Wiederer: One more on Poles. True or false? Bryce Young’s early-season struggles for the Panthers validate Poles’ decision to trade away the No. 1 pick last spring.

Kane: False. And I say that for a few reasons but mostly because I think the verdict is not something that can be determined yet. On Sunday, in a loss to the Indianapolis Colts, Young threw three interceptions, including two pick-sixes to Colts cornerback Kenny Moore. Young has had his struggles while throwing for 1,375 yards and eight touchdowns with seven interceptions, 26 sacks and a 1-6 record. But he still is just seven games into his career and should be given more time to grow and develop. Young also wasn’t the only quarterback Poles could have picked at No. 1. He could have taken C.J. Stroud, whom the Houston Texans selected No. 2 in this year’s draft. Stroud just set NFL rookie records as he threw for 470 yards and five touchdowns with a 147.8 passer rating in a win against the Tampa Bay Buccaneers.

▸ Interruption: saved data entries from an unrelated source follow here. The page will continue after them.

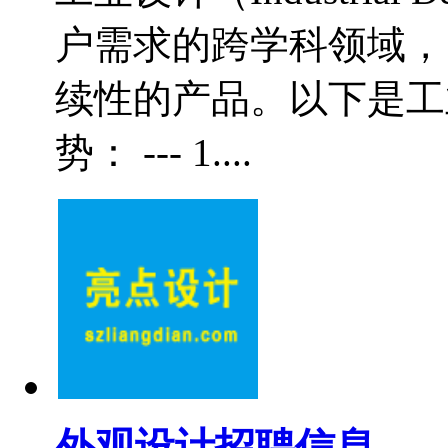
户需求的跨学科领域，
续性的产品。以下是工
势： --- 1....
外观设计招聘信息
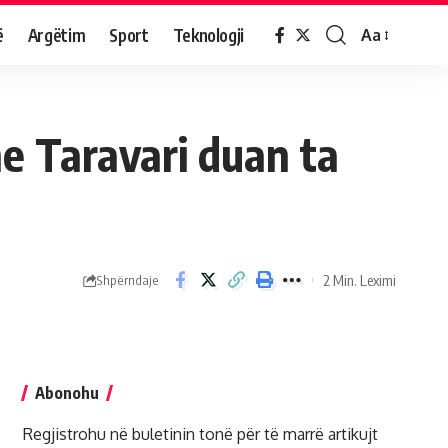
ë
Argëtim
Sport
Teknologji
Aa
he Taravari duan ta
2 Min. Leximi
Shpërndaje
Abonohu
Regjistrohu në buletinin tonë për të marrë artikujt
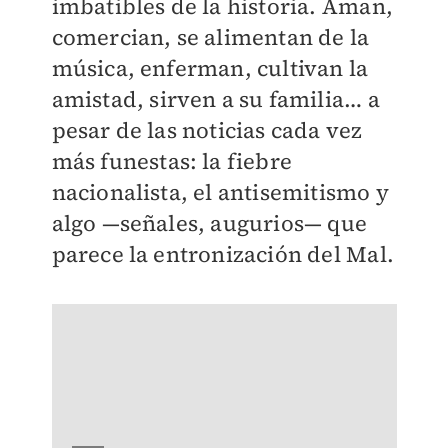
imbatibles de la historia. Aman,
comercian, se alimentan de la
música, enferman, cultivan la
amistad, sirven a su familia… a
pesar de las noticias cada vez
más funestas: la fiebre
nacionalista, el antisemitismo y
algo —señales, augurios— que
parece la entronización del Mal.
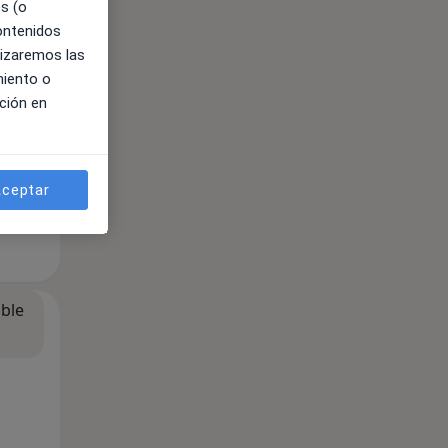
es (o
contenidos
lizaremos las
miento o
ción en
ceptar
ible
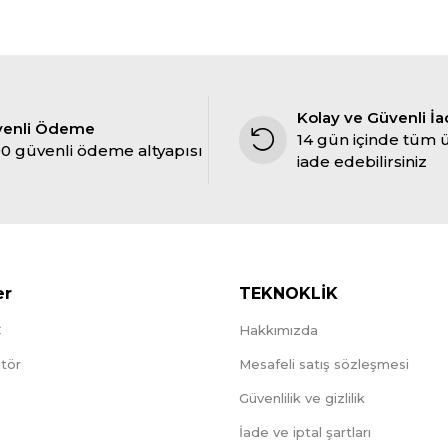
Kolay ve Güvenli İ
venli Ödeme
14 gün içinde tüm 
0 güvenli ödeme altyapısı
iade edebilirsiniz
er
TEKNOKLİK
C
Hakkımızda
tör
Mesafeli satış sözleşmesi
Güvenlilik ve gizlilik
İade ve iptal şartları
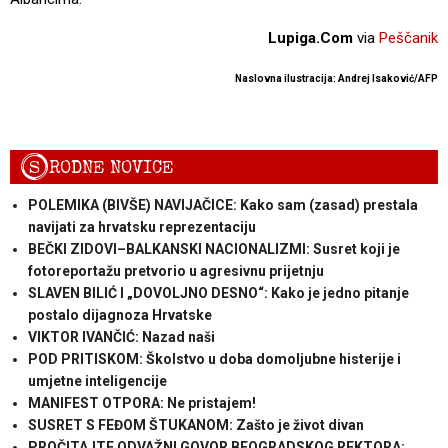
Lupiga.Com
via
Peščanik
Naslovna ilustracija: Andrej Isaković/AFP
S
RODNE NOVICE
POLEMIKA (BIVŠE) NAVIJAČICE: Kako sam (zasad) prestala
navijati za hrvatsku reprezentaciju
BEČKI ZIDOVI–BALKANSKI NACIONALIZMI: Susret koji je
fotoreportažu pretvorio u agresivnu prijetnju
SLAVEN BILIĆ I „DOVOLJNO DESNO“: Kako je jedno pitanje
postalo dijagnoza Hrvatske
VIKTOR IVANČIĆ: Nazad naši
POD PRITISKOM: Školstvo u doba domoljubne histerije i
umjetne inteligencije
MANIFEST OTPORA: Ne pristajem!
SUSRET S FEĐOM ŠTUKANOM: Zašto je život divan
PROČITAJTE ODVAŽNI GOVOR BEOGRADSKOG REKTORA:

And there’s even more to consider when evaluating Poles’ decision to stick with quarterback Justin Fields for this season and trade that No. 1 pick for DJ Moore and some draft picks. How will the rest of Fields’ 2023 season play out? What will be the full scope of Moore’s impact in Chicago? What will Poles do with the 2024 first-round pick he acquired from the Panthers in the trade? We are still a long way away from being able to properly evaluate the decision.

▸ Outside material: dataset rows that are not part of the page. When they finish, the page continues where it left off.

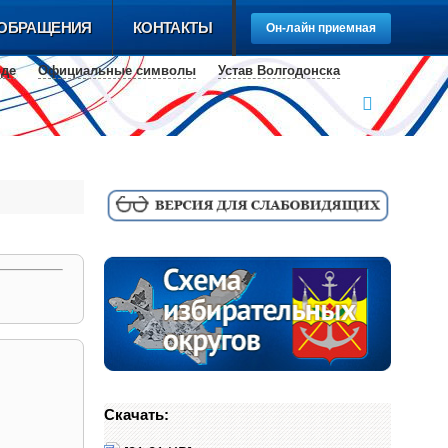
ОБРАЩЕНИЯ
КОНТАКТЫ
Он-лайн приемная
оде
Официальные cимволы
Устав Волгодонска
Скачать:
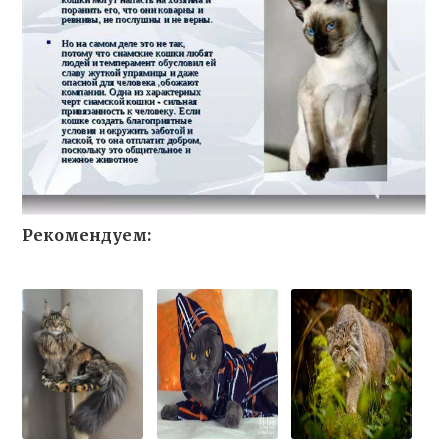
Рекомендуем:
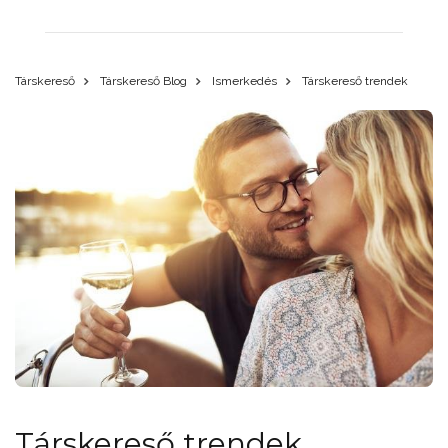
Társkereső
Társkereső Blog
Ismerkedés
Társkereső trendek
Társkereső trendek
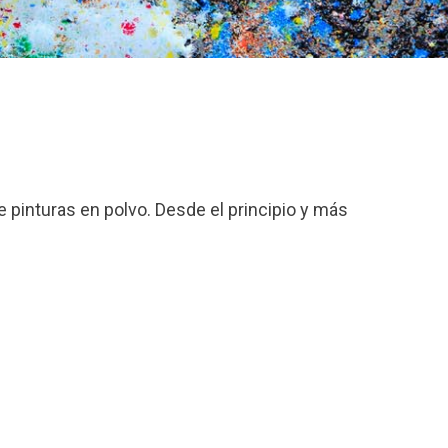
 pinturas en polvo. Desde el principio y más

Wiederer: It’s hard to disagree with any of that. And we need to watch the quarterback situation play out a little longer to truly know whether the Bears made a sound decision or a significant error. Poles said last winter that he’d have to be “blown away” to draft one of the Class of 2023 quarterbacks and pivot off Fields. And the early March trade with the Panthers cut short the Bears’ evaluation opportunities late in the pre-draft process.

Sticking with Fields made sense given the flashes he showed in 2022 and the guesswork involved in trying to identify potential stars at quarterback in the draft class. But if Fields isn’t part of the team’s plans in 2024 and if Stroud or Young emerge as stars for their respective franchises, the second-guessing will be inevitable.

Stroud’s explosion in the first eight games of his rookie season has been impressive. In eight starts as a rookie, he has already thrown for more yards than Fields did in 15 starts in his second season. He sure looks like the real deal. And when the Bears landed the No. 1 pick for the 2023 draft, they had the ability to choose any player in the class to change the fortunes of their franchise. In short, the moves they made with that No. 1 pick will continue to be judged over time and contextualized properly.